Great for the BBQ or a simple, tasty weekend get-together

If you want punchy flavours with simplicity then jerk rump tail with charred hispi cabbage is the recipe.

  • Serves: 2 – 3
  • Prep Time: 5 mins
  • Cook Time: 20 – 30 mins 
  • Difficulty: easy
  • Ideal for: family, weekend lunch/dinner, midweek meat treat

Rump tail aka trip-tip steak

This is a lean, tender cut great for barbecues.

It’s admittedly not massively well-known in the UK.

However, you can buy it online and it’s an inexpensive cut great for searing on the grill.

Although on the day I cooked rump tail, it was raining outside so I just reverse-seared it.

And with the jerk seasoning, you’re onto a real winner.

Because rump tail is leaner than most other cuts, it is perfect when marinated for 2 or more hours before cooking.

Jerk rump tail with charred hispi cabbage

Picanha vs Rump tail (tri tip)

Don’t get confused between a picanha and rump tail.

Main differences

  • The picanha (pick-AHN-yah) has little marbling but a thick fat cap.
  • The rump tail has no fat strip.
  • The rump tail comes from the bottom sirloin, and the picanha comes from the top round.
  • The picanha has a somewhat triangular shape.
  • A picanha steak is often cut thicker than a rump tail.

Jerk seasoning

I came to the UK and moved to London, as you do (but stayed for 22 years).

And one of my first culinary experiences in East Dulwich and Peckham Rye was jerk chicken from a lovely wee place called Rice n’ Peas (sadly, no longer there).

This very low-key take-away hit every spicy, warm, smoky flavour that made me fall in love with jerk seasoning.

And Jamaican cooking.

Give me a festival dumpling anytime!

So, what is in jerk seasoning that makes it transform chicken, pork and beef.

Well, it goes a bit like this:

  • Aromatics: onion powder and garlic powder
  • Heat: cayenne pepper
  • Spices: smoked paprika, ground nutmeg, ground allspice, ground ginger
  • Herbs: dried parsley and dried thyme
  • Seasonings:  salt and pepper
  • Sugar:  light brown sugar

Homemade jerk seasoning


  • 1 tbsp each of; onion powder, garlic powder, brown sugar
  • 2-3 tsp cayenne pepper
  • 2 tsp each of; smoked paprika, ground ginger, dried parsley, dried thyme, salt, black pepper
  • 1/2 tsp each of ground allspice, ground cinnamon, ground nutmeg

Then mix it all together.

Where is jerk seasoning from

There are two parts to the origin.

First, is the Caribbean method of using aromatic pimento wood (which gives a bit of an allspice flavour) from local island trees to cook and smoke their food.

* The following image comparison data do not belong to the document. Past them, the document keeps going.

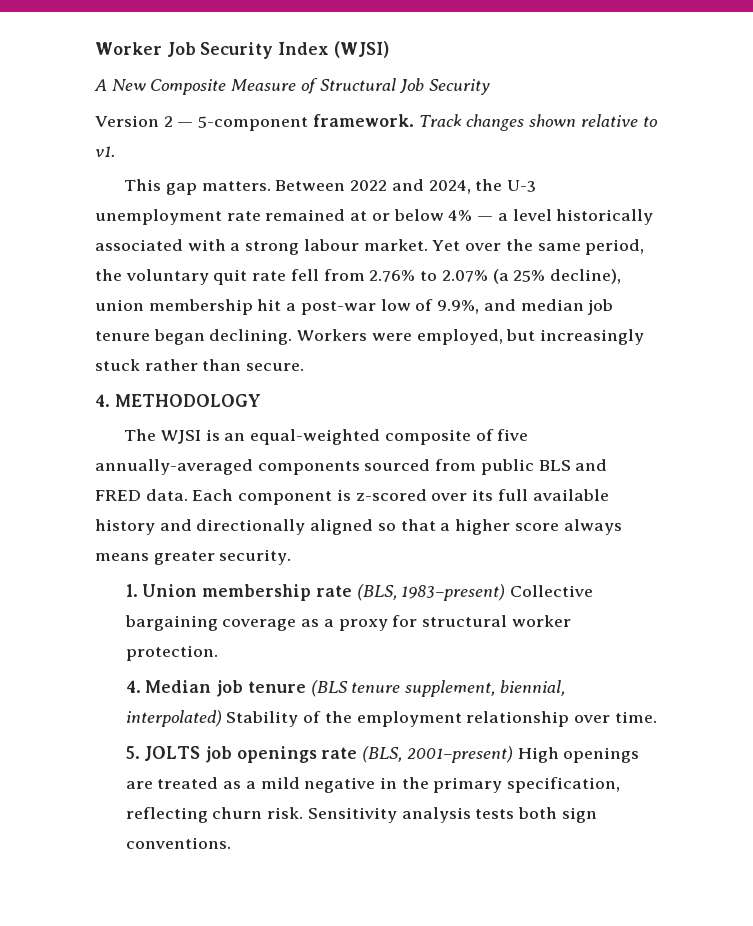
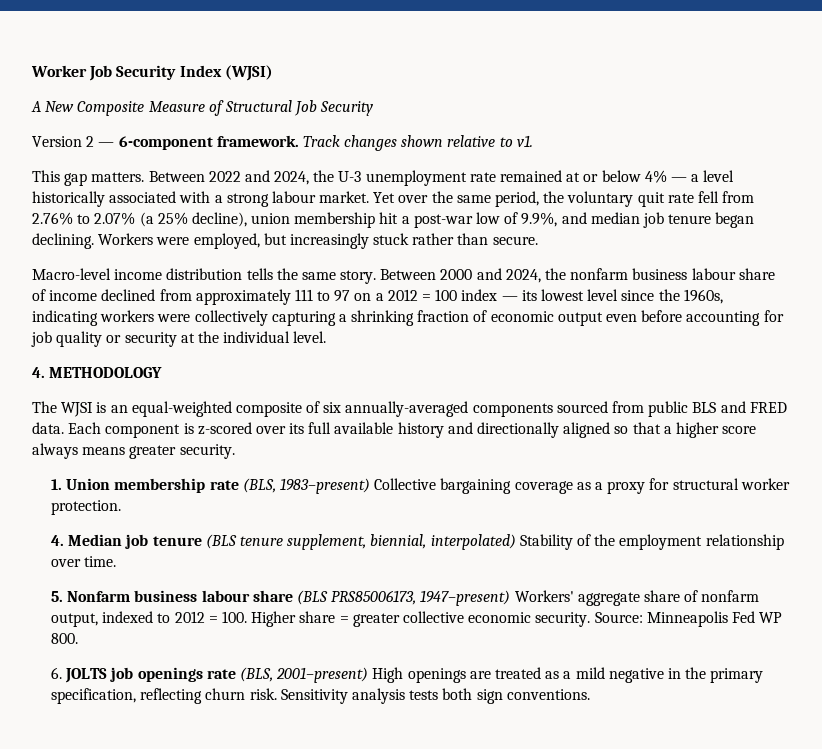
[198,116,309,131] 5-component -> [118,136,213,150] 6-component
(305, 367) none -> [32,268,775,284] [32,289,723,305] [32,310,784,326] [31,331,327,347] // Macro-level income distribution tells the same story. Between 2000 and 2024, the nonfarm business labour share of income declined from approximately 111 to 97 on a 2012 = 100 index — its lowest level since the 1960s, indicating workers were collectively capturing a shrinking fraction of economic output even before accounting for job quality or security at the individual level.
[497,429,529,441] five -> [323,402,342,413] six
(140, 752) none -> [67,590,760,606] [51,611,783,627] [51,633,79,644] [51,667,63,679] Nonfarm business labour share (BLS PRS85006173, 1947–present) Workers' aggregate share of nonfarm output, indexed to 2012 = 100. Higher share = greater collective economic security. Source: Minneapolis Fed WP 800. // 6.

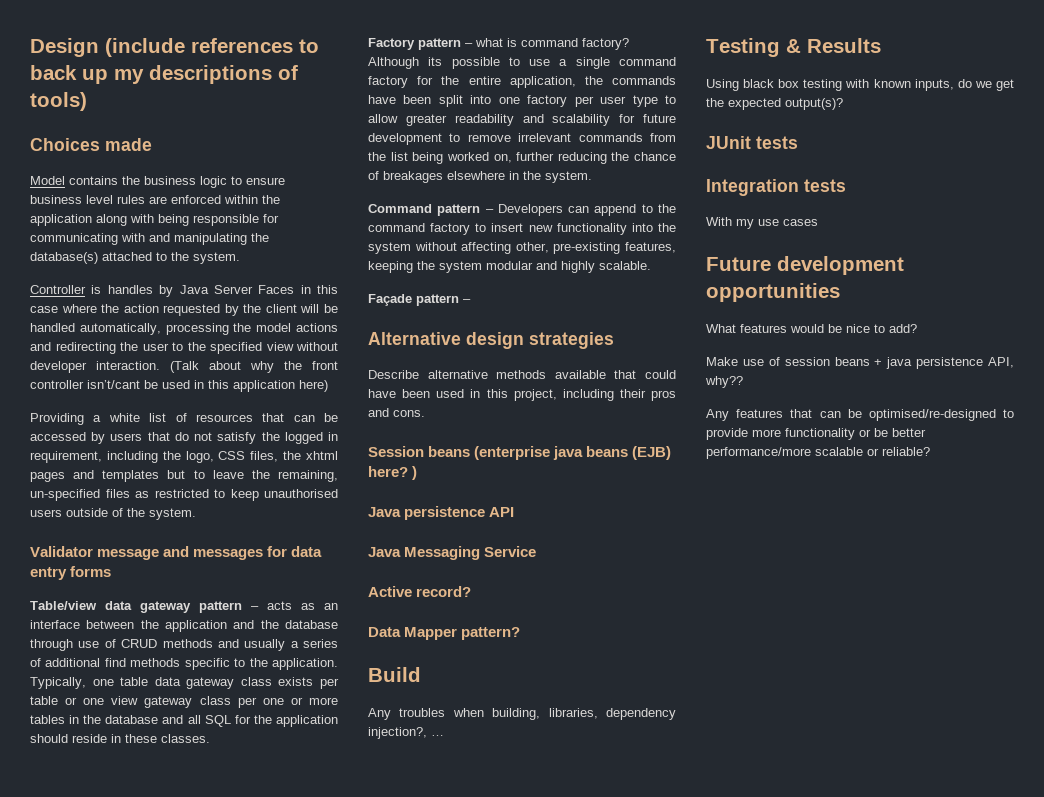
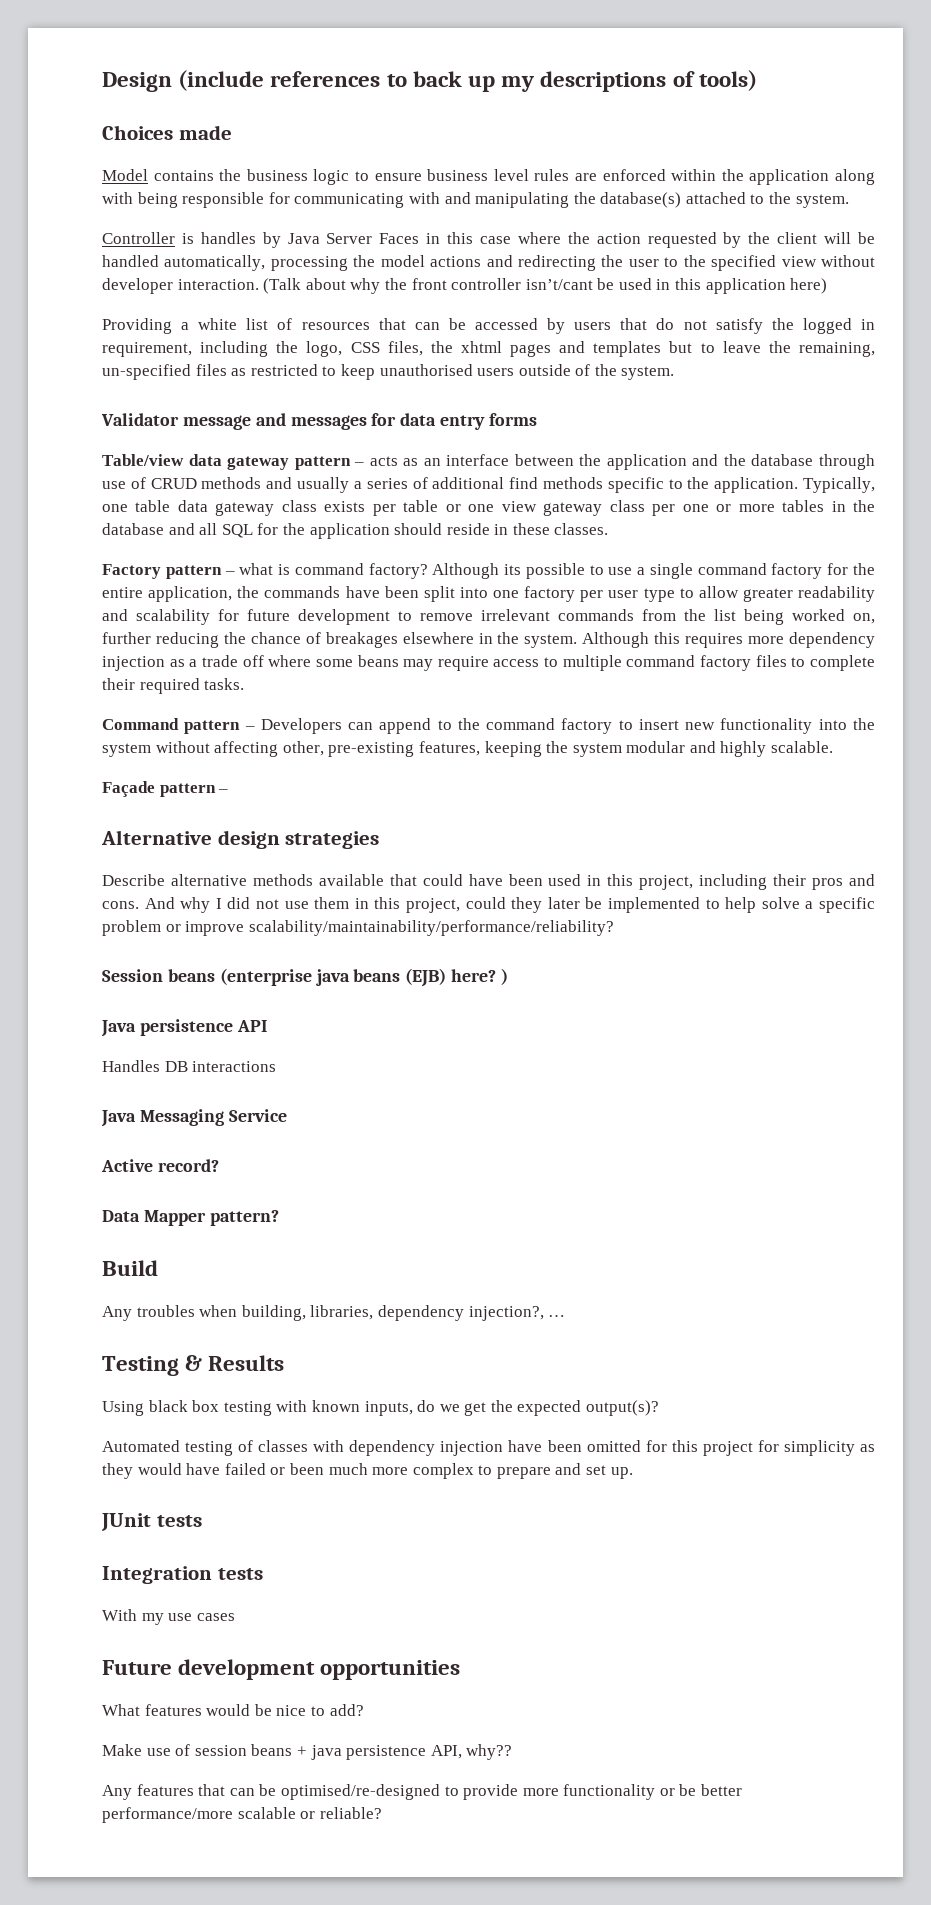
(592, 177) none -> [582,632,876,648] [102,655,875,671] [102,678,245,694] Although this requires more dependency injection as a trade off where some beans may require access to multiple command factory files to complete their required tasks.
(425, 413) none -> [144,897,876,913] [102,920,614,936] And why I did not use them in this project, could they later be implemented to help solve a specific problem or improve scalability/maintainability/performance/reliability?
(515, 512) none -> [102,1060,277,1072] // Handles DB interactions
(843, 104) none -> [102,1440,876,1456] [102,1463,633,1479] // Automated testing of classes with dependency injection have been omitted for this project for simplicity as they would have failed or been much more complex to prepare and set up.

Then the actual method of cooking Jerk Chicken in smoking pits with native Scotch bonnet peppers, sweet allspice berries, thyme and ginger, which is credited to escaped African slaves (now referred to as Maroons) in the 1600s.

Groups of African slaves had been brought to Jamaica by both the English and Spanish to work the sugar plantations. 

When they escaped, they mingled with the Taínos, who taught them the jerk way of cooking. 

Jerk rump tail with charred hispi cabbage

Hispi cabbage

Now, you can have any of your favourite vegetables or side dish you fancy with this jerk rump tail.

But I do highly recommend, the soy hispi cabbage in this recipe.

It’s utterly delicious and easy to do so why not add even more epic flavours to impress your family, guests or friends?

Hispi cabbage is a sweeter, pointy-shaped, green cabbage also known as hearted or sweetheart cabbage.

And it’s pretty readily available.

You can even just grill it with some butter and salt and pepper.

Recipe by Pipers Cookbook

Jerk rump tail with hispi cabbage

Course Main Course
Keyword rump, rump tail, steak
Prep Time 5 minutes
Cook Time 10 minutes
Total Time 15 minutes
Servings 2 people
Cost £


  • 1 beef rump tail (grass-fed or high-welfare)
  • 4 tsp Jerk rub (you can buy or make your own, recipe in post)

Hispi cabbage

  • 1 tsp honey
  • 1 hispi cabbage
  • 1 clove of garlic
  • 1 piece of ginger
  • 4 tsp soy sauce, or tamari sauce
  • 2 tsp sesame oil


  • Rib the Jerk seasoning with a little sea salt and place onto a grill over a bed of hot embers.
    Let the beef caramelise for 7 minutes on each side then move off the direct heat of the embers.
    If you have a meat thermometer, aim for around 43C, (this should take about 30 minutes to achieve) once you have reached this, remove the beef from the heat and leave to rest for 20 minutes.

Hispi cabbage

  • Cut the hispi cabbage into halves or quarters (depending on the size). Oil and salt the cabbage, place onto the grill and cook until slightly softened and charred.
  • For the dressing: finely chop the garlic and ginger and combine them with the soy, honey and sesame oil. Coat the cabbage with the soy dressing.
    Serve it with thin slices of the rump tail.